### Symbolic Analysis of Divide and Conquer Algorithms

Divide and conquer algorithms solve problems by breaking them up into smaller subproblems, recursively solving the subproblems, then combining the results to generate a solution to the original problem. A simple algorithm that works well for small problem sizes terminates the recursion. Good divide and conquer algorithms exist for a large variety of problems, including sorting, matrix manipulation, and many dynamic programming problems. Divide and conquer algorithms have several appealing properties that make them a good match for modern parallel machines.

• Parallelism: Divide and conquer algorithms tend to have a lot of inherent parallelism. Once the division phase is complete, the subproblems are usually independent and can therefore be solved in parallel. Moreover, the recursive structure of the algorithm naturally leads to recursively generated concurrency, which means that even the divide and combine phases execute in parallel with divide and combine phases from other subproblems. This approach typically generates more than enough concurrency to keep the machine busy.
• Cache Performance: Second, divide and conquer algorithms also tend to have good cache performance. Once a subproblem fits in the cache, the standard recursive solution reuses the cached data until the subproblem has been completely solved. Because most of the work takes place deep in the recursive call tree, the algorithm usually spends most of its execution time running out of the cache. Furthermore, divide and conquer algorithms naturally work well with a range of cache sizes and at all levels of the memory hierarchy. As soon as a subproblem fits into one level of the memory hierarchy, the algorithm runs out of that level (or below) until the subproblem has been solved. Divide and conquer programs therefore automatically adapt to different cache hierarchies, and tend to run well without modification on whatever machine is available.

In spite of these advantages, divide and conquer algorithms present an imposing set of analysis challenges. The natural formulation of these algorithms is recursive. For efficiency reasons, programs often use dynamic memory allocation to match the sizes of the data structures to the problem size, and often use pointers into arrays and pointer arithmetic to identify subproblems. Moreover, traditional analyses for parallelizing compilers are of little or no help for this class of programs --- they are designed to analyze loop nests that access arrays using affine array index expressions, not recursive procedures that use pointers and pointer arithmetic.

The key analysis problem for divide and conquer programs is characterizing how procedures access subregions of allocated memory blocks. This analysis must be symbolic, extracting bounds for the accessed regions in terms of the parameters of the procedure. So, for example, the analysis must extract facts of the form "the procedure f(double *p, int n) accesses the region of memory from p to p+n-1". In general, procedures may use pointers and pointer arithmetic to access multiple potentially overlapping regions, significantly complicating the analysis.

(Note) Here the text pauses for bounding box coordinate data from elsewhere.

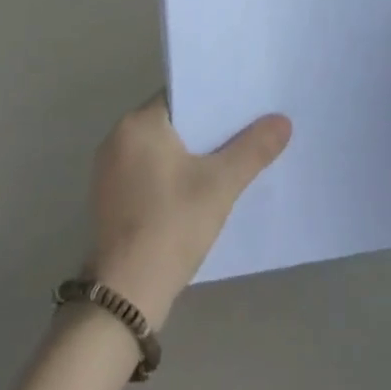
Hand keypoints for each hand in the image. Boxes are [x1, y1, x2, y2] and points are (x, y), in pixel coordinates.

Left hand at [88, 97, 290, 329]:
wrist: (126, 293)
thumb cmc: (172, 225)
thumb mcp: (220, 185)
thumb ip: (253, 149)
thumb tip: (282, 121)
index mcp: (137, 123)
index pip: (180, 96)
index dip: (213, 100)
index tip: (243, 106)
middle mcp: (116, 138)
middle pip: (170, 122)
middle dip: (205, 129)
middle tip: (244, 132)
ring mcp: (108, 170)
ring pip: (158, 149)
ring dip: (188, 154)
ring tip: (227, 160)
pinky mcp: (109, 198)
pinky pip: (146, 172)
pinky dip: (170, 175)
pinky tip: (196, 191)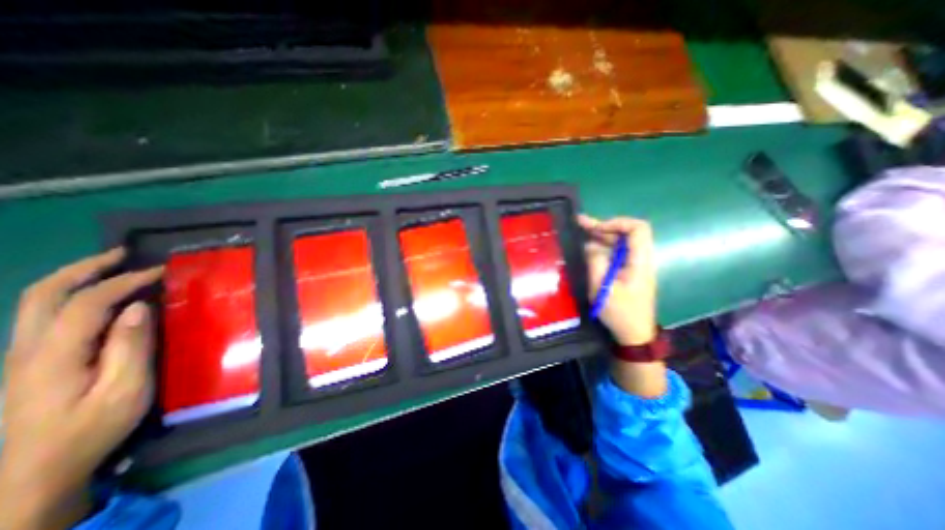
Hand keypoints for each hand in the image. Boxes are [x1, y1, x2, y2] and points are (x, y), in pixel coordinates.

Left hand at [0, 247, 163, 529]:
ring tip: (112, 266)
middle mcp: (27, 349)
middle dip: (84, 268)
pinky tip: (100, 297)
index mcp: (53, 356)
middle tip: (123, 253)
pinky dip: (72, 295)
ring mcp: (22, 355)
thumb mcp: (126, 389)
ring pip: (37, 303)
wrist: (37, 471)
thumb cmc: (93, 428)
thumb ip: (131, 346)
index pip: (87, 303)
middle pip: (43, 295)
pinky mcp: (30, 361)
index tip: (160, 271)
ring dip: (75, 278)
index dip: (124, 282)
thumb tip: (140, 307)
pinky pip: (45, 316)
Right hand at [576, 213, 657, 345]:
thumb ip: (596, 263)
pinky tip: (587, 247)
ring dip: (600, 235)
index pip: (638, 229)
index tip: (596, 229)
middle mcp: (640, 259)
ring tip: (579, 231)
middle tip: (579, 224)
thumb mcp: (603, 289)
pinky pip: (616, 253)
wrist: (634, 334)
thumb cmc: (620, 313)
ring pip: (620, 242)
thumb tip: (590, 245)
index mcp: (640, 261)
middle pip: (626, 233)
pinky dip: (602, 247)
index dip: (617, 223)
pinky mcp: (628, 271)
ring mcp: (634, 265)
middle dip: (603, 226)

We have developed an analysis that formulates the problem as a system of symbolic constraints between multivariate polynomials in the program variables. It then reduces the constraint system to a linear program. The solution to the linear program can be used to solve several important analysis problems, including static race detection for parallel divide and conquer programs, automatic parallelization of sequential divide and conquer programs, static detection of array bounds violations, and elimination of array bounds checks. Basically, the analysis can verify that the program is completely free of a wide range of memory access anomalies that can cause a wide range of very nasty programming errors. See our PLDI paper for more information on this technique.

Our earlier PPoPP paper on this subject presents an approach based on a set of dataflow analysis algorithms. The focus of this paper is on automatic parallelization.